Finding the headwaters of investment sources is what John Mauldin's friend David Kotok specializes in. In a recent newsletter, he is saying that Freddie and Fannie (F&F), between them, hold about $5000 Billion in mortgages. Me, coming from the outback, think that a $150,000 mortgage is big. Having one of that size, and if I've used the correct number of zeros in my calculations, that could mean about 30 million mortgages. To stretch the statistic even further, that would be a mortgage for 1 out of every 10 US residents. That is a lot of cash flow to them and to their holders of sub-paper.

Both of the authors tend to agree that holding paper from F&F is not too risky being that the mortgages that they do hold are reasonably sturdy, and they both agree that holding shares is valueless. So, so long as the cashflow meets payment expectations, things shouldn't be too bad.

However, all this is contrary to what the notable publications such as WSJ are publishing, so no wonder we bounced off the Dow 11,000 level yesterday. I think Mauldin even joked about the 9XXX level not being too far off the mark in his article.

One other thing Mauldin mentioned is that he is doing a survey. As a reward for filling out his survey, he provides a link to speech in which he talks about how the markets might re-arrange themselves. Perhaps this might be similar to what happened with the post fibre-laying companies... will the new credit/debt institutions be valuable because of what they got for pennies on the dollar?

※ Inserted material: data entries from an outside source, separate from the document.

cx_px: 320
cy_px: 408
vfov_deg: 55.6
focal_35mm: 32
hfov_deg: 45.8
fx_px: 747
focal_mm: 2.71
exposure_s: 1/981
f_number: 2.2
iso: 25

I wrote this article in order to set a baseline of expectations of what is to come. Will we, indeed be seeing more losses, more than what the subprime fiasco has caused directly? In which direction are the markets headed and what will be their prime motivator? Will it be more credit problems? I'll be able to look back here and hopefully see what happened when we start our descent into the 10K category.


2007 Feb 27 - Tue

2007/02/27 Market Notes

Well that was an interesting day. The Dow bottomed out around 537 and rebounded up to being down 400 for the day. The one point I wanted to remind myself of was that the Dow futures were noticeably down in early morning trading, before the bell. Even before that, there were notes about early morning Chinese sell-offs happening. It is said that during yesterday's trading, "China's Shanghai Composite reversed early losses to end at a record in its first day after Lunar New Year celebrations".

Today's "declines came on concerns that the government may introduce additional macro-economic tightening measures to cool speculative activity".

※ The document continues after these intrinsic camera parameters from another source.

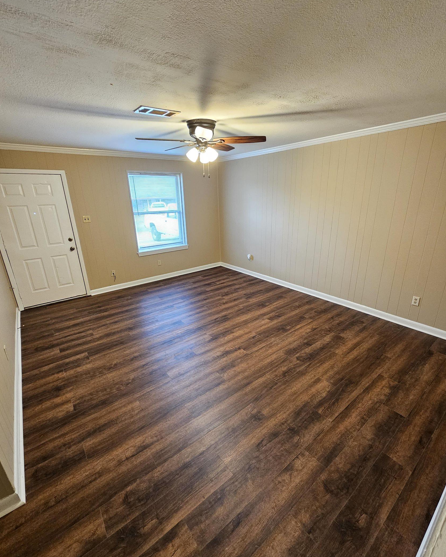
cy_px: 278
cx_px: 229
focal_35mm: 14
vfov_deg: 100.7
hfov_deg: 88.0
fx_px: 231
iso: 500
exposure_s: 1/30
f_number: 2.2
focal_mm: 2.2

It has been noted that this day approached the one day loss of September 17, 2001.

The market psychologists would probably suggest a rebound slightly for tomorrow as the professionals buy back. I can't put a date on it, but a the beginning of last year, oils caused a big dip, but the original market highs were re-attained within a week or so. Come to think of it, it may have been the year before where we had a dip and a rebound.

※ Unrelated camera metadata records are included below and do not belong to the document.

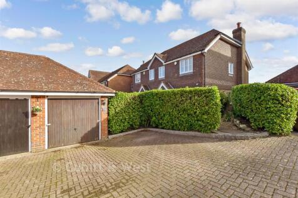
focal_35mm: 15
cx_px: 149
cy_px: 99
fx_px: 124
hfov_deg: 100.4
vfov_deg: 77.3
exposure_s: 1/640
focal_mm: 10
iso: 400
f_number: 8
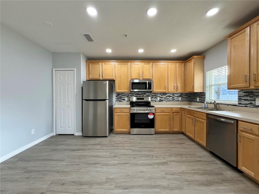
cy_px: 97
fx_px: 105
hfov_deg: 102.1
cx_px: 130
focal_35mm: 14
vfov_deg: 85.7
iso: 250
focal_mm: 2.22
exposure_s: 1/121
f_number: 2.2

It is interesting to note that John Mauldin's Weekly E-Letter on Saturday talked about the 51.9% Recession based upon an inverted yield curve.

So, we have a toss up, are the pro's going to buy back in, or is retail going to bring it down more for the next couple of days.


2007 Feb 18 - Sun

2007/02/18 Market Notes

Upcoming on Wednesday are a couple of economic releases: the index of U.S. leading economic indicators, and the U.S. Consumer Price Index, the later of which will be released at 8:30 a.m. by the Bureau of Labour Statistics.

In looking at the daily candles for the Down JOnes Industrial Average over the last few months, it looks like trading for the upcoming week could be flat or in a downwards direction as traders do some profit taking.

The Darvas trades obviously work well on positive DOW days, and seem to keep somewhat above water on flat days. On down days, it looks like an effort will be needed to stay afloat. On down days, the goal would be to find a low point of the day, and then enter the trades there. I'm currently looking at the Arms Index to see if that will help at all.

So if my eyeballed pattern analysis is any good, Tuesday looks like it could be another relatively flat day or the start of downward temporary correction.